__WHAT IS BEING ASKED__. Extract all of the entries and give them again, word for word.

[Box coordinate transitions]
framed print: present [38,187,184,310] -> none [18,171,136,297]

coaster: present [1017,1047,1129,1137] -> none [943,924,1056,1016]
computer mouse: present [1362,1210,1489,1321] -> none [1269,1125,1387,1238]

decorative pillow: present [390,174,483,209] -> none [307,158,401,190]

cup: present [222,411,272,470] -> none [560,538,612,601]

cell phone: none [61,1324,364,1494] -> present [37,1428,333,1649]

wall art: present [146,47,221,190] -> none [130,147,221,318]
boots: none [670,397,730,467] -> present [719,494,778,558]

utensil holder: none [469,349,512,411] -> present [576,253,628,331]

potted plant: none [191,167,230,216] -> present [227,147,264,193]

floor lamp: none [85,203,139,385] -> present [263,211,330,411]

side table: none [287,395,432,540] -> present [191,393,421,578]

__ANSWER BELOW__.
framed print: present [38,187,184,310] -> none [18,171,136,297]

coaster: present [1017,1047,1129,1137] -> none [943,924,1056,1016]
computer mouse: present [1362,1210,1489,1321] -> none [1269,1125,1387,1238]

decorative pillow: present [390,174,483,209] -> none [307,158,401,190]

cup: present [222,411,272,470] -> none [560,538,612,601]

cell phone: none [61,1324,364,1494] -> present [37,1428,333,1649]

wall art: present [146,47,221,190] -> none [130,147,221,318]
boots: none [670,397,730,467] -> present [719,494,778,558]

utensil holder: none [469,349,512,411] -> present [576,253,628,331]

potted plant: none [191,167,230,216] -> present [227,147,264,193]

floor lamp: none [85,203,139,385] -> present [263,211,330,411]

side table: none [287,395,432,540] -> present [191,393,421,578]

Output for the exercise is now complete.